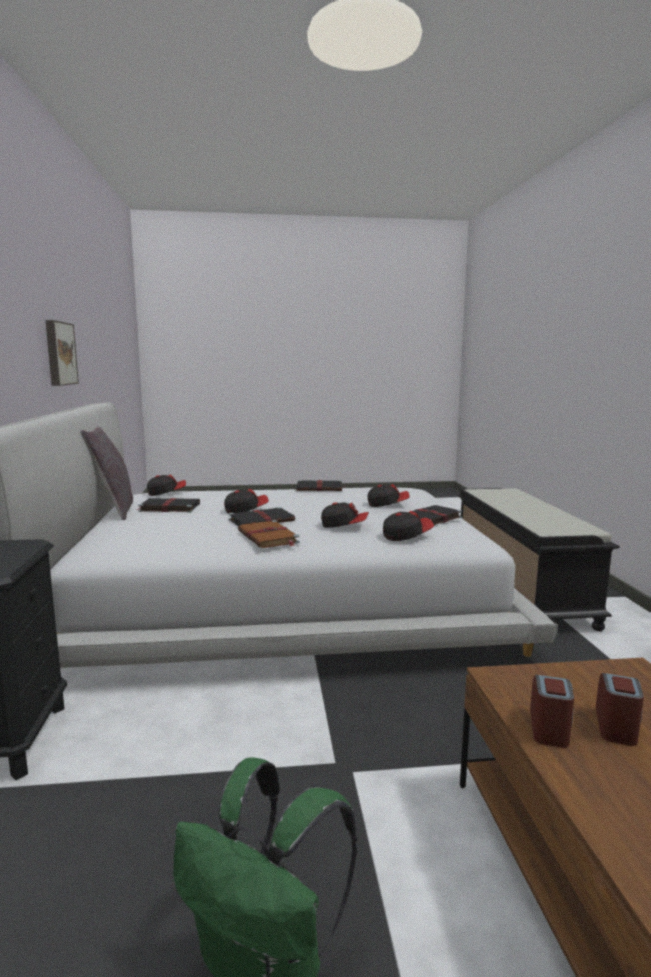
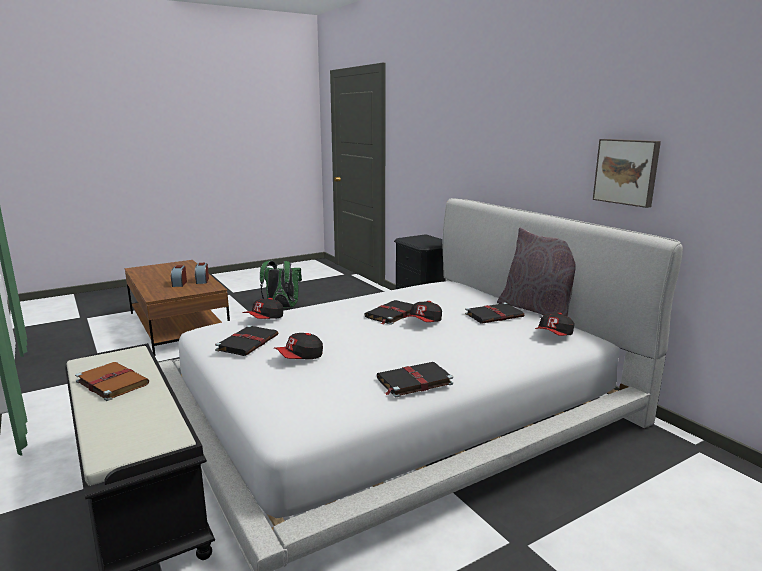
camera: 155 degrees right, 5 degrees up
brown book [238,520,300,548] -> brown book moved to [75,362,149,401]
cap [321,502,369,528] -> none

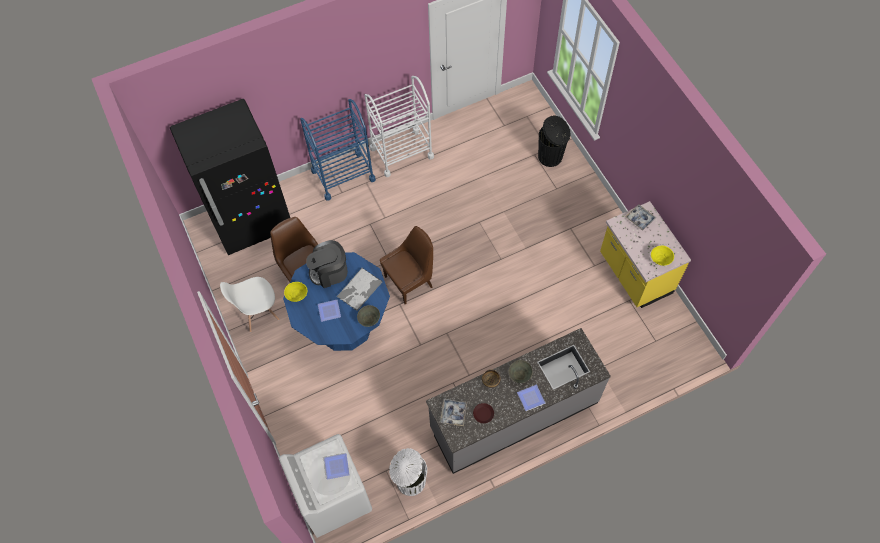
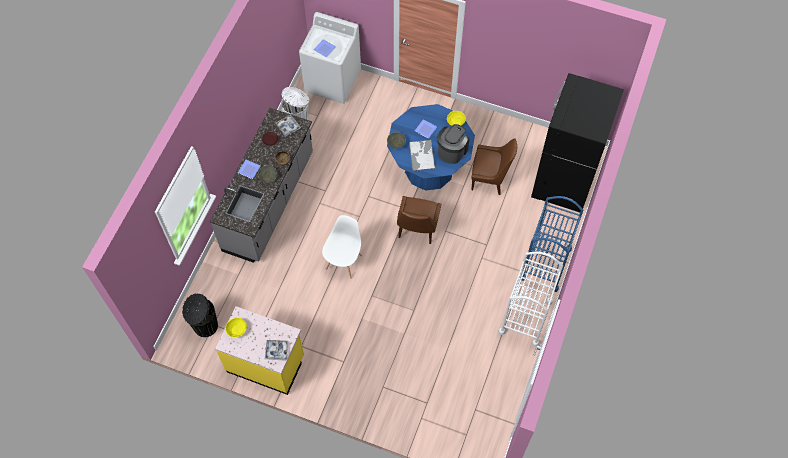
camera: 135 degrees right, 0 degrees up
white chair [220,277,279,332] -> white chair moved to [322,215,362,279]
black trash can [538,115,571,167] -> black trash can moved to [182,294,218,337]

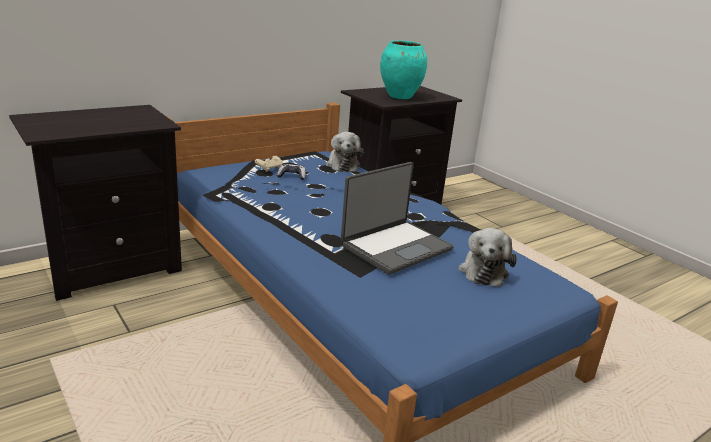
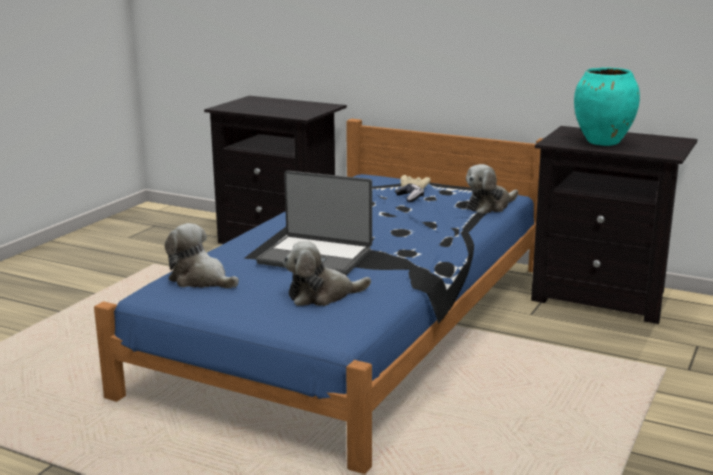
camera: 65 degrees right, 5 degrees down
none -> plush toy [165,223,239,288]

DESCRIPTION OF THE TASK: Please reproduce verbatim the lines from the line with "brown book [238,520,300,548]" through the final line of the listing, inclusive of both ends. Omit all pictures.

TASK RESULT:
brown book [238,520,300,548] -> brown book moved to [75,362,149,401]
cap [321,502,369,528] -> none

camera: 135 degrees right, 0 degrees up
white chair [220,277,279,332] -> white chair moved to [322,215,362,279]
black trash can [538,115,571,167] -> black trash can moved to [182,294,218,337]

camera: 65 degrees right, 5 degrees down
none -> plush toy [165,223,239,288]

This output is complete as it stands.